Download tabular data from the UCI dataset collection as described in MAF. The following examples assume that the data are unzipped into the ~/from-MAF-paper
folder:
ls ~/from-MAF-paper
from_MAF_paper/
|-- BSDS300
| `-- BSDS300.hdf5
|-- cifar10
| |-- data_batch_1
| |-- data_batch_2
| |-- data_batch_3
| |-- data_batch_4
| |-- data_batch_5
| `-- test_batch
|-- gas
| `-- ethylene_CO.pickle
|-- hepmass
| |-- 1000_test.csv
| `-- 1000_train.csv
|-- miniboone
| `-- data.npy
|-- mnist
| `-- mnist.pkl.gz
`-- power
`-- data.npy
Use the ttde/train.py
script to start training:
Usage: python -m ttde.train [OPTIONS]
Options:
--dataset [Power|Gas|Hepmass|Miniboone|BSDS300]
Name of the dataset. Choose one of Power,
Gas, Hepmass, Miniboone, BSDS300 [required]
--q INTEGER degree of splines [required]
--m INTEGER number of basis functions [required]

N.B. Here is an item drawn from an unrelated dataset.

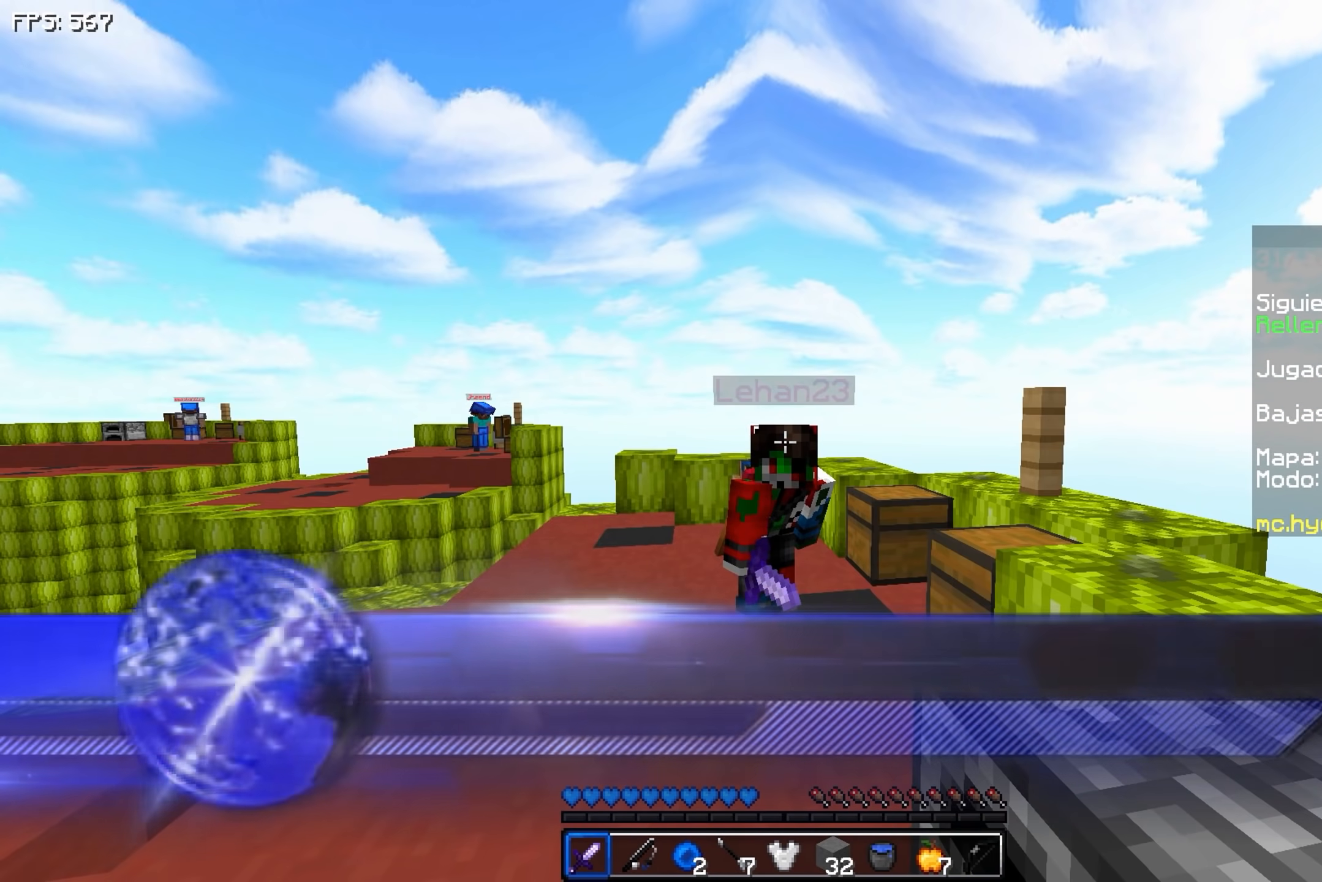
{"keys": [], "events": []}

--rank INTEGER rank of tensor-train decomposition
[required]
--n-comps INTEGER number of components in the mixture
[required]
--em-steps INTEGER number of EM steps for model initializaion
[required]
--noise FLOAT magnitude of Gaussian noise for model
initializatoin [required]
--batch-sz INTEGER batch size [required]
--train-noise FLOAT Gaussian noise to add to samples during
training [required]
--lr FLOAT learning rate for Adam optimizer [required]
--train-steps INTEGER number of train steps [required]
--data-dir PATH directory with MAF datasets [required]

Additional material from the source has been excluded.